### TASK OBJECTIVE
Duplicate, without alteration, the lines beginning with the one that contains "Is this an area" and continuing through the final line below, omitting the pictures.

++++ DATA SUPPLIED ++++

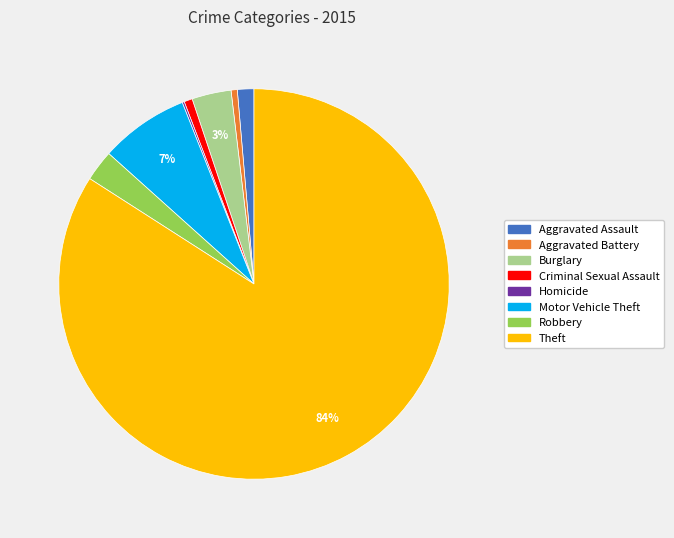

Do Criminal Sexual Assault and Theft together represent more than half of the pie?

Yes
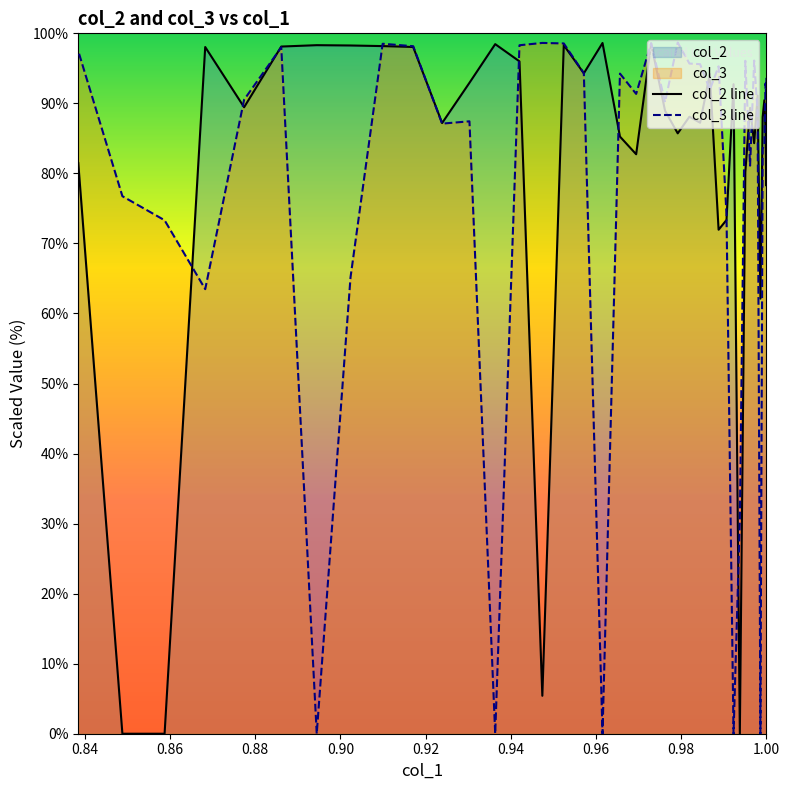

How many data points does each series have?

40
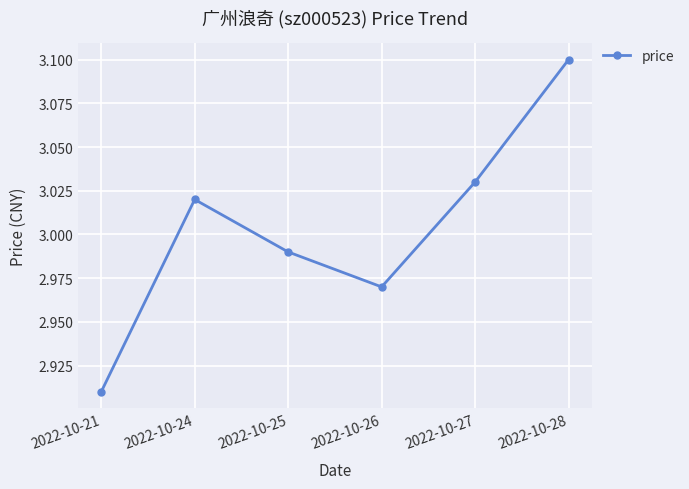

Is this an area chart (filled region under the line)?

No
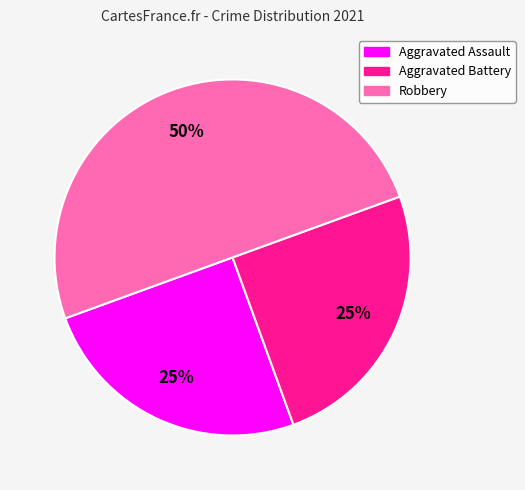

What percentage is the Aggravated Battery slice, to the nearest percent?

25%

++++

### RESPONSE BELOW
Is this an area chart (filled region under the line)?

No

What percentage is the Aggravated Battery slice, to the nearest percent?

25%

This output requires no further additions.